Just this March the UC Board of Regents displayed an obvious moment of bias in regards to the issue of climate for pro-Israel and pro-Palestine students, conflating the opinions of many pro-Palestine activists with “discrimination.” Weeks ago, they passed a “Statement on the Principles of Intolerance” meant to address instances and attitudes of intolerance that affect a diversity of communities. However, the vast majority of its introductory commentary centered around anti-Semitism and anti-Zionism and the original wording declared that “anti-Zionism and other forms of discrimination have no place at the University of California.” In fact, anti-Zionism inherently is not discriminatory in any way but is a political opinion whose proponents condemn the practices of the state of Israel.

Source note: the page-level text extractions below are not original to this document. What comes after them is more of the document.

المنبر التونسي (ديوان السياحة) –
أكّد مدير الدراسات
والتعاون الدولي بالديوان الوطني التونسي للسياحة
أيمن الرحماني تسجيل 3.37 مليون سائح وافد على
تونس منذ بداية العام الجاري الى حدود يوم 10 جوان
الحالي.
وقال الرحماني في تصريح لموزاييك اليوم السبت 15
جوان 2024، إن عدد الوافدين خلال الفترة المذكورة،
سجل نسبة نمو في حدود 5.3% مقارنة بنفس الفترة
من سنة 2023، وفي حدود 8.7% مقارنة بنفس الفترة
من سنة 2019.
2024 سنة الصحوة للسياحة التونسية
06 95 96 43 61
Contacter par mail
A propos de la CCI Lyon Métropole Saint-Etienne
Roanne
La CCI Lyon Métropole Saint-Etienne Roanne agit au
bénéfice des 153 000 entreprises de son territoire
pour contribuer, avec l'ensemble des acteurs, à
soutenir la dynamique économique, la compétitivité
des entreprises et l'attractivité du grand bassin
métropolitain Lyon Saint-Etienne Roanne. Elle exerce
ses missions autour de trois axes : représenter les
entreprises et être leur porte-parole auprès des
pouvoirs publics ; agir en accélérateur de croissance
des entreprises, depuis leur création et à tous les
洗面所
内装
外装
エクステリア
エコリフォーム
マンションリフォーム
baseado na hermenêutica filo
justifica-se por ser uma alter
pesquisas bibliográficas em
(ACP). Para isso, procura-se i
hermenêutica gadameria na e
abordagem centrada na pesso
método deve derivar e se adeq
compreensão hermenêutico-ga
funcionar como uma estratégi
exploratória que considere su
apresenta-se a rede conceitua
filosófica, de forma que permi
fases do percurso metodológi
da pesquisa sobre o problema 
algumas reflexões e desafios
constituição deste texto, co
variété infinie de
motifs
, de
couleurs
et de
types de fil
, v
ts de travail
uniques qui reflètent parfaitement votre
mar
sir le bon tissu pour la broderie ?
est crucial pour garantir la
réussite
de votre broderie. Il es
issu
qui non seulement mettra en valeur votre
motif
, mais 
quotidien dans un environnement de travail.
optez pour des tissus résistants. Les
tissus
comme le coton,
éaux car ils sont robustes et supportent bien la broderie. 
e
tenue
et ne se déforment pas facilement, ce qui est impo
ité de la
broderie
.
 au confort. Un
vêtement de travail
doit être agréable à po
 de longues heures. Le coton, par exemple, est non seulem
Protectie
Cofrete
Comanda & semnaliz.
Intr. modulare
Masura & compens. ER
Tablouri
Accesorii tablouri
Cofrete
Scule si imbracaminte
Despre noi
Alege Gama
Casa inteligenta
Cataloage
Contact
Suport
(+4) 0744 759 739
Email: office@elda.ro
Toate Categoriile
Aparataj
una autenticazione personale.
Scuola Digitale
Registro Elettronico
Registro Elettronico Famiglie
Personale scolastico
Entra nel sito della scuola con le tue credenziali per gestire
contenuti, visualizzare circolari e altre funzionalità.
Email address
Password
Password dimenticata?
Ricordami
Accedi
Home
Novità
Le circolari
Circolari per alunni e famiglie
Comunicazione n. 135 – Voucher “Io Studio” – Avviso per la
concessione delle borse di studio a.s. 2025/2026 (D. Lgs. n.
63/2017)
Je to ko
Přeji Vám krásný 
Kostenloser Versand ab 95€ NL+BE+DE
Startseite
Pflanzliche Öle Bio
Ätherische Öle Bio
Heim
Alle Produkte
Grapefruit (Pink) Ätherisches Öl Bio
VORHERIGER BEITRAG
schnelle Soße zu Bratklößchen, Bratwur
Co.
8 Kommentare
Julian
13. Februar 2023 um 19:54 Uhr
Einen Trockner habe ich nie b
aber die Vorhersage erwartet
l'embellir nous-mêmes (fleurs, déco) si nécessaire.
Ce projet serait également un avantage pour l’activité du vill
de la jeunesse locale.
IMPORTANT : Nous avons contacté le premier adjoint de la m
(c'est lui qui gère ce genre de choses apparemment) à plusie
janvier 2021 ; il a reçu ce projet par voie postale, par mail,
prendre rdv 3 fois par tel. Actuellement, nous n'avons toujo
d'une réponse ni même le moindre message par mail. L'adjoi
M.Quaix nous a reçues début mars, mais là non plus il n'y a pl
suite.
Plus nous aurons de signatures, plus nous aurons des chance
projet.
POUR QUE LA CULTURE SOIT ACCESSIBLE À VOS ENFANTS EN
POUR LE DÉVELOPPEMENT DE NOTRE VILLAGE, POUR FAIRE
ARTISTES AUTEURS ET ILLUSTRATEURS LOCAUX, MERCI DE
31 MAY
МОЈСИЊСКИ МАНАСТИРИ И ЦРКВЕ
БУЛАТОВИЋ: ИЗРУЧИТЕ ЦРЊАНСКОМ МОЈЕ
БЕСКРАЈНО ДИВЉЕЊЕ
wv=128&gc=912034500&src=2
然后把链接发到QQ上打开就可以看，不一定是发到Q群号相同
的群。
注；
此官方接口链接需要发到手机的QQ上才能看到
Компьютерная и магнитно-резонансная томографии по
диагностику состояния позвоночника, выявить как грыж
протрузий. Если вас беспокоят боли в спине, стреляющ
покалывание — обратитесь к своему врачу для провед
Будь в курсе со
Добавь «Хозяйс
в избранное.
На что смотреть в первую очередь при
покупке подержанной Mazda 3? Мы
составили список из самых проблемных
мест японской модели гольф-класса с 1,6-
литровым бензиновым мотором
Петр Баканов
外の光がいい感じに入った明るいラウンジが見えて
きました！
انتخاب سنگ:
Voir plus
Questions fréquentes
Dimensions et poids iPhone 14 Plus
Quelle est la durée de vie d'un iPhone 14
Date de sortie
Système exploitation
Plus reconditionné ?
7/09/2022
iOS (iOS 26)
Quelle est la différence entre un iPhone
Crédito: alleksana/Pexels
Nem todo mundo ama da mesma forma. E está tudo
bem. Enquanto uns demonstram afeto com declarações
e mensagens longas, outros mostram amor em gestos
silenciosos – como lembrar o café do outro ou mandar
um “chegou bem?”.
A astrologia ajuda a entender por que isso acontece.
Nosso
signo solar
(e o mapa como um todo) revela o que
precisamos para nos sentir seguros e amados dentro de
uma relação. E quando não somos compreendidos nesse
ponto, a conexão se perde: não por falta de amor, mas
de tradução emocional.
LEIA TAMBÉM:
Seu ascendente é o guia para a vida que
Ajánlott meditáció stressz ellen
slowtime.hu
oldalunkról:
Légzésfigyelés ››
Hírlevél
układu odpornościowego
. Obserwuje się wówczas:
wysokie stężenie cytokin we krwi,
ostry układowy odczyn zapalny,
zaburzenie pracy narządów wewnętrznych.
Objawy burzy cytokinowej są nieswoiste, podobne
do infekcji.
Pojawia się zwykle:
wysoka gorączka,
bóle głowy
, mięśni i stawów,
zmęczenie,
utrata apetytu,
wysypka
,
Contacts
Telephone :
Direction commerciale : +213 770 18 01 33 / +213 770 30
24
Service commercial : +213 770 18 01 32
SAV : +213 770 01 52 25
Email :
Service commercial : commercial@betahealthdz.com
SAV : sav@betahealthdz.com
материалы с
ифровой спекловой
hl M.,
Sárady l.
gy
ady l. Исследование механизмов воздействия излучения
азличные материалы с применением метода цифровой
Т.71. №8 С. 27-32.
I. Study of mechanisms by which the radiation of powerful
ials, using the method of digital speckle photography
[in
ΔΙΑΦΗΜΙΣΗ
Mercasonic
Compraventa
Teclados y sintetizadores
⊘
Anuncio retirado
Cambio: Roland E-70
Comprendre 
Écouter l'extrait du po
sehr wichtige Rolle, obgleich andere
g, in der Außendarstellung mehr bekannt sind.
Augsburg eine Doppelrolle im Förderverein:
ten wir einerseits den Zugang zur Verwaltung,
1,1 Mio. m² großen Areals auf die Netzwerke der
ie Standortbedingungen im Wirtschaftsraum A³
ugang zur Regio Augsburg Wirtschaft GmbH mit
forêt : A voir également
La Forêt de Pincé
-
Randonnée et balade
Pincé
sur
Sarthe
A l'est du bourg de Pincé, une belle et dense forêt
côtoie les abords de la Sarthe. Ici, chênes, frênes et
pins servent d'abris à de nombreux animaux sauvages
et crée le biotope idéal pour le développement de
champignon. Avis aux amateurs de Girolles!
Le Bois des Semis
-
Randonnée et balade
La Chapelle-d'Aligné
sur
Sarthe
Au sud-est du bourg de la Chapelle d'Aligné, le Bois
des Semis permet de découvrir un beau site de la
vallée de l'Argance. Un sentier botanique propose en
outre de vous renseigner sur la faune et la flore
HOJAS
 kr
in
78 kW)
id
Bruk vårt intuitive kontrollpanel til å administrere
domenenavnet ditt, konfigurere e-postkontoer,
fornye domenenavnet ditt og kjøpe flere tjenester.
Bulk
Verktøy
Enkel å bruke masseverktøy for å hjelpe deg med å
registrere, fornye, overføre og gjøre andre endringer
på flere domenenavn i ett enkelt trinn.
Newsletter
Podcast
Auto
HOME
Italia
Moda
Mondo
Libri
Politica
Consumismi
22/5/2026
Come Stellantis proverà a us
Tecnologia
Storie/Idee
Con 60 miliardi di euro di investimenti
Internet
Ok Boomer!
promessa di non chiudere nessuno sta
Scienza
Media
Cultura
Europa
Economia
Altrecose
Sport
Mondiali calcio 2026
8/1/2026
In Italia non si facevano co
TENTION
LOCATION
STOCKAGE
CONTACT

It is a belief widely-held by peoples of all ethnicities, nationalities and religions; including many Jews. One of the major groups that lead efforts to oppose this statement’s wording was a group called Jewish Voice for Peace.
Those who oppose Zionism see it as an ideology that has justified the forced removal of millions of Palestinians from their homeland, the continued, internationally illegal, Israeli occupation of Palestinian territories and racially discriminatory practices by the Israeli occupying forces. The majority of those of us who advocate for Palestinian rights first and foremost consider ourselves proponents of social justice and equality, and strong opponents of racism and discrimination. Because of these principles, we then necessarily consider ourselves anti-Zionists. Though the wording was eventually softened in the statement, university systems by nature ought to be places where a diverse array of views are not only allowed, but encouraged. Policymakers of the UC ought to be embarrassed that something so limiting to political expression was even considered. Furthermore, ignoring or disregarding the acts of discrimination or intimidation in regards to any community has historically served to legitimize and encourage such acts. In regards to the attacks against pro-Palestine students, the Regents’ “statement against intolerance” may have ironically contributed to this.